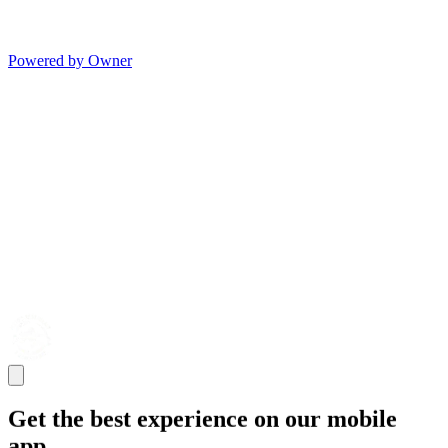
Powered by Owner
Get the best experience on our mobile
app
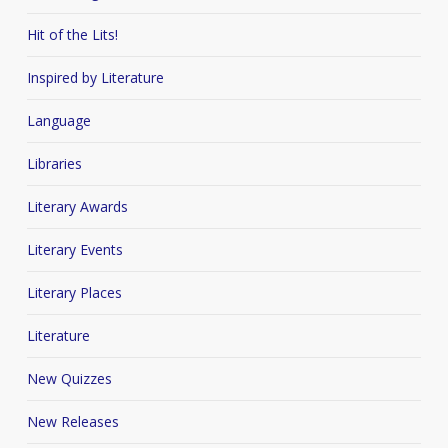
Hit of the Lits!
Inspired by Literature
Language
Libraries
Literary Awards
Literary Events
Literary Places
Literature
New Quizzes
New Releases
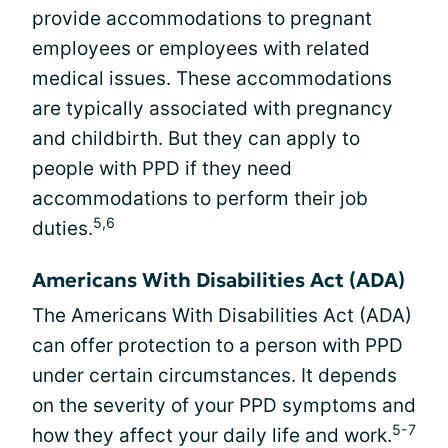
provide accommodations to pregnant
employees or employees with related
medical issues. These accommodations
are typically associated with pregnancy
and childbirth. But they can apply to
people with PPD if they need
accommodations to perform their job
5,6
duties.
Americans With Disabilities Act (ADA)
The Americans With Disabilities Act (ADA)
can offer protection to a person with PPD
under certain circumstances. It depends
on the severity of your PPD symptoms and
5-7
how they affect your daily life and work.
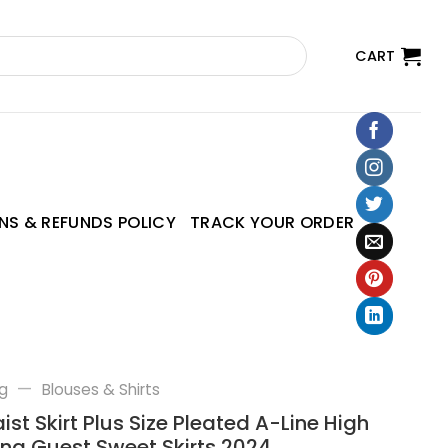
CART
NS & REFUNDS POLICY
TRACK YOUR ORDER
—
g
Blouses & Shirts
st Skirt Plus Size Pleated A-Line High
ng Guest Sweet Skirts 2024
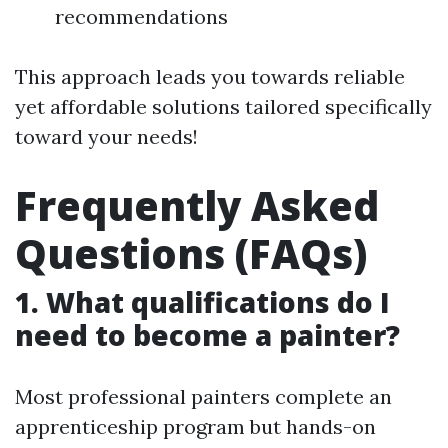
recommendations
This approach leads you towards reliable
yet affordable solutions tailored specifically
toward your needs!
Frequently Asked
Questions (FAQs)
1. What qualifications do I
need to become a painter?
Most professional painters complete an
apprenticeship program but hands-on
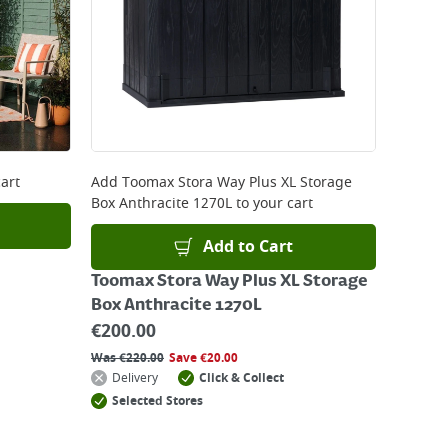
art
Add
Toomax Stora Way Plus XL Storage
Box Anthracite 1270L
to your cart
Add to Cart
Toomax Stora Way Plus XL Storage
Box Anthracite 1270L
€
200.00
Was
€
220.00
Save
€
20.00
Delivery
Click & Collect
Selected Stores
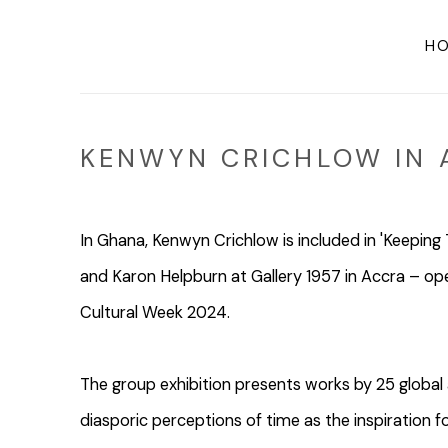
H
KENWYN CRICHLOW IN 
In Ghana, Kenwyn Crichlow is included in 'Keepin
and Karon Helpburn at Gallery 1957 in Accra – o
Cultural Week 2024.
The group exhibition presents works by 25 global a
diasporic perceptions of time as the inspiration 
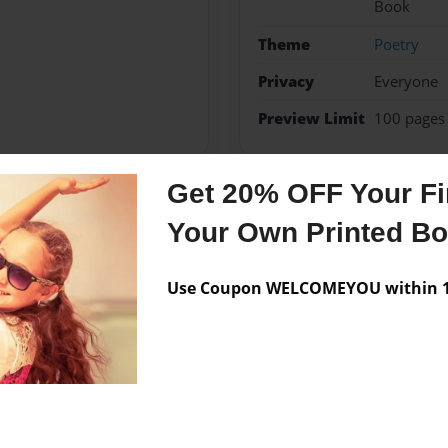
Book
Theme
Poetry
Privacy
Everyone
Preview Limit
100 pages
Get 20% OFF Your Fir
Messages from the 
Your Own Printed B
No author messages are a
Use Coupon WELCOMEYOU within 10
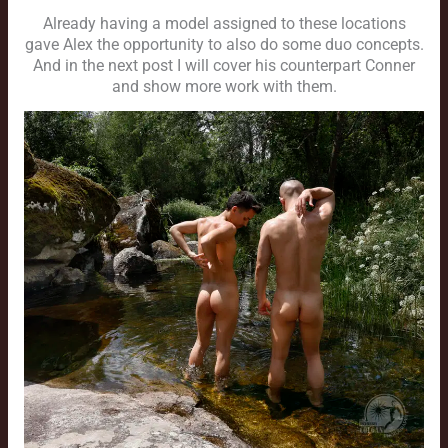
Already having a model assigned to these locations
gave Alex the opportunity to also do some duo concepts.
And in the next post I will cover his counterpart Conner
and show more work with them.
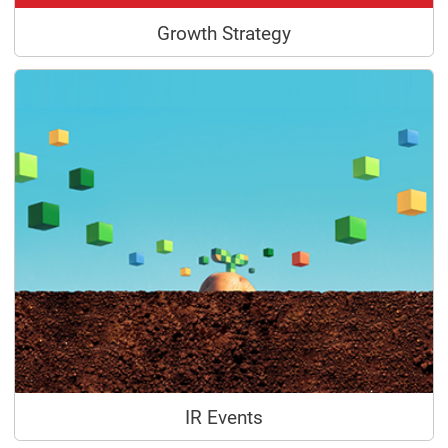
Growth Strategy
IR Events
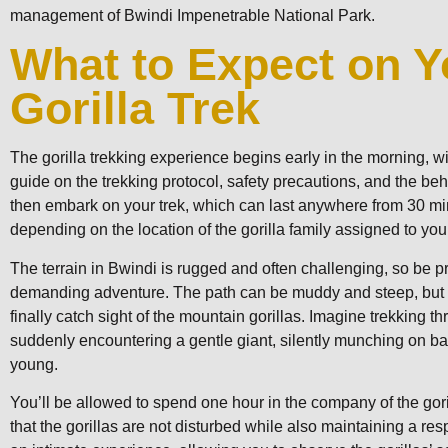
management of Bwindi Impenetrable National Park.
What to Expect on Y
Gorilla Trek
The gorilla trekking experience begins early in the morning, wi
guide on the trekking protocol, safety precautions, and the beha
then embark on your trek, which can last anywhere from 30 mi
depending on the location of the gorilla family assigned to you
The terrain in Bwindi is rugged and often challenging, so be p
demanding adventure. The path can be muddy and steep, but it
finally catch sight of the mountain gorillas. Imagine trekking t
suddenly encountering a gentle giant, silently munching on ba
young.
You’ll be allowed to spend one hour in the company of the gori
that the gorillas are not disturbed while also maintaining a res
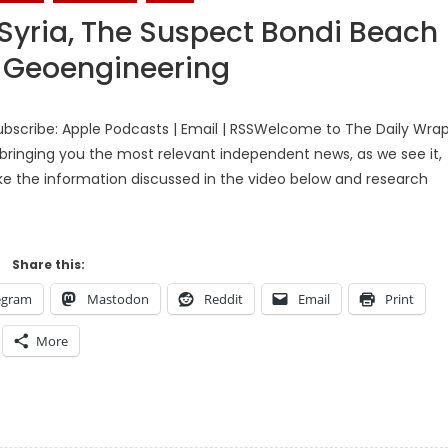
 Syria, The Suspect Bondi Beach
y Geoengineering
bscribe: Apple Podcasts | Email | RSSWelcome to The Daily Wra
bringing you the most relevant independent news, as we see it,
ake the information discussed in the video below and research
Share this:
egram
Mastodon
Reddit
Email
Print
More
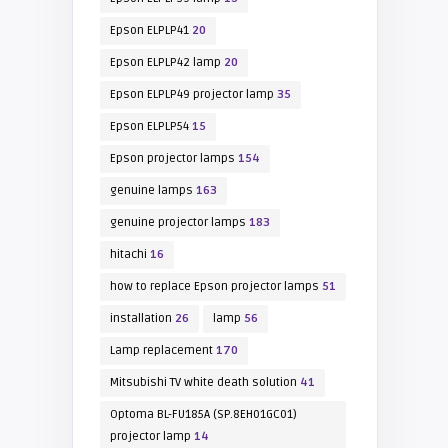
Epson ELPLP41
20
Epson ELPLP42 lamp
20
Epson ELPLP49 projector lamp
35
Epson ELPLP54
15
Epson projector lamps
154
genuine lamps
163
genuine projector lamps
183
hitachi
16
how to replace Epson projector lamps
51
installation
26
lamp
56
Lamp replacement
170
Mitsubishi TV white death solution
41
Optoma BL-FU185A (SP.8EH01GC01)
projector lamp
14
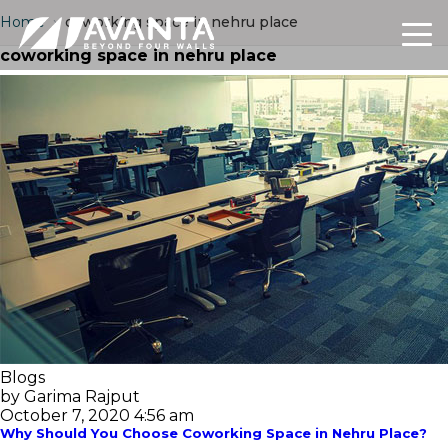
Home
›
coworking space in nehru place
coworking space in nehru place
Blogs
by Garima Rajput
October 7, 2020 4:56 am
Why Should You Choose Coworking Space in Nehru Place?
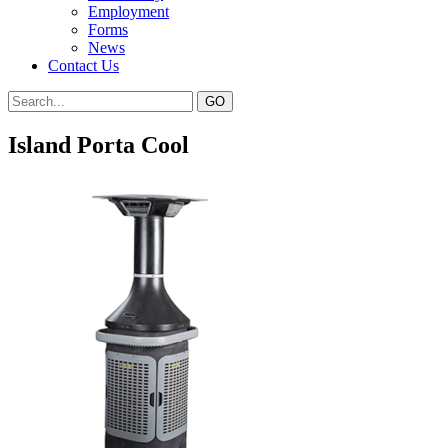
Employment
Forms
News
Contact Us
Island Porta Cool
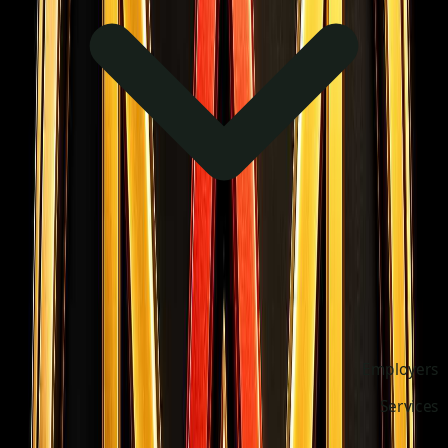
Employers
Services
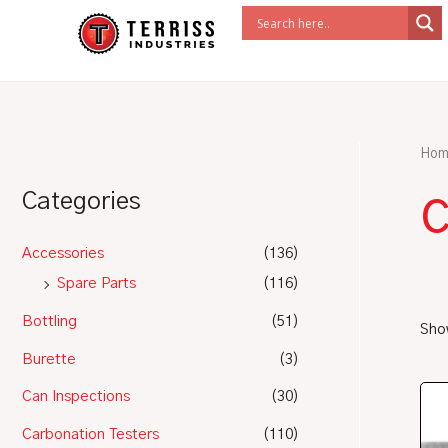
Skip
to
content
Hom
Categories
Accessories
(136)
Spare Parts
(116)
Bottling
(51)
Show
Burette
(3)
Can Inspections
(30)
Carbonation Testers
(110)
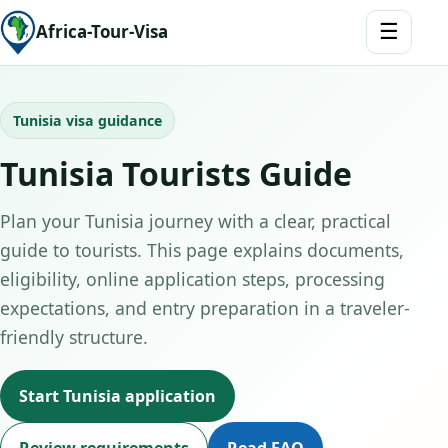
☰
Africa-Tour-Visa
Tunisia visa guidance
Tunisia Tourists Guide
Plan your Tunisia journey with a clear, practical
guide to tourists. This page explains documents,
eligibility, online application steps, processing
expectations, and entry preparation in a traveler-
friendly structure.
Start Tunisia application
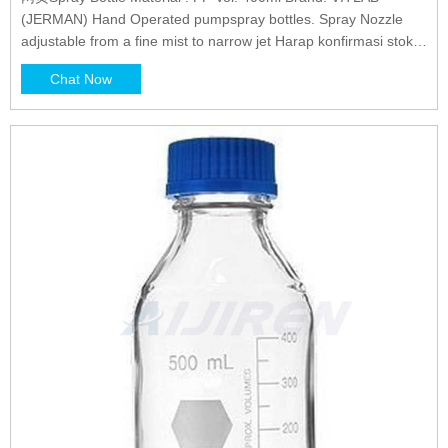
(JERMAN) Hand Operated pumpspray bottles. Spray Nozzle
adjustable from a fine mist to narrow jet Harap konfirmasi stok
terlebih dahulu sebelum order
Chat Now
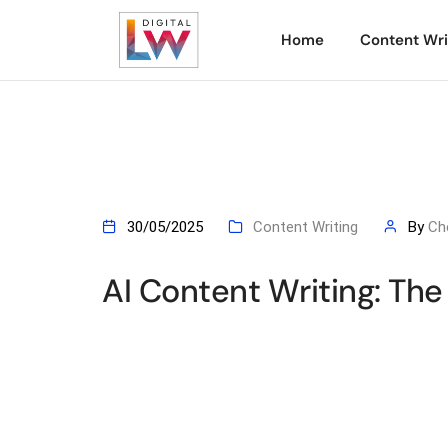
Home
Content Wri
30/05/2025
Content Writing
By
Ch
AI Content Writing: Th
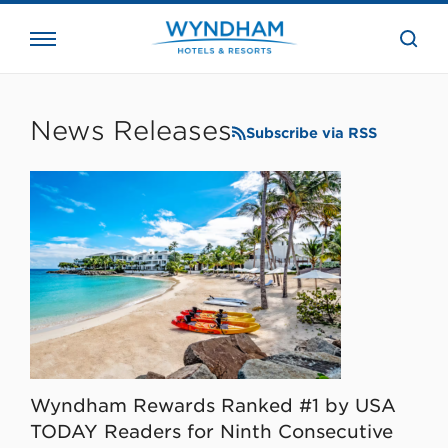
close
the
searc
bar.
WHG
Corporate
News Releases
Subscribe via RSS
Wyndham Rewards Ranked #1 by USA
TODAY Readers for Ninth Consecutive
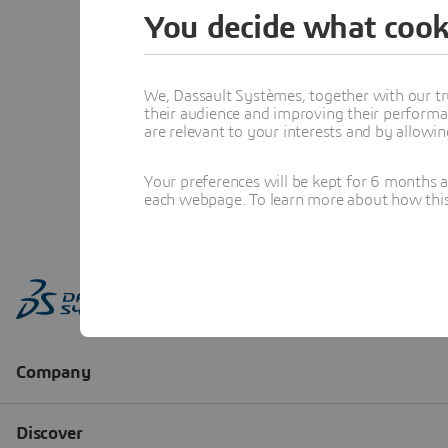
You decide what cook
We, Dassault Systèmes, together with our tr
their audience and improving their performa
are relevant to your interests and by allowi
Your preferences will be kept for 6 months 
each webpage. To learn more about how this s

§ Work instructions: Please rewrite the lines starting with the line with "Hit of the Lits!" and going on through the line with "New Releases", changing "Literary" to "Bookish" and keeping everything else the same.

§ Solution to this task:
Hit of the Lits!
Inspired by Literature
Language
Libraries
Bookish Awards
Bookish Events
Bookish Places
Literature
New Quizzes
New Releases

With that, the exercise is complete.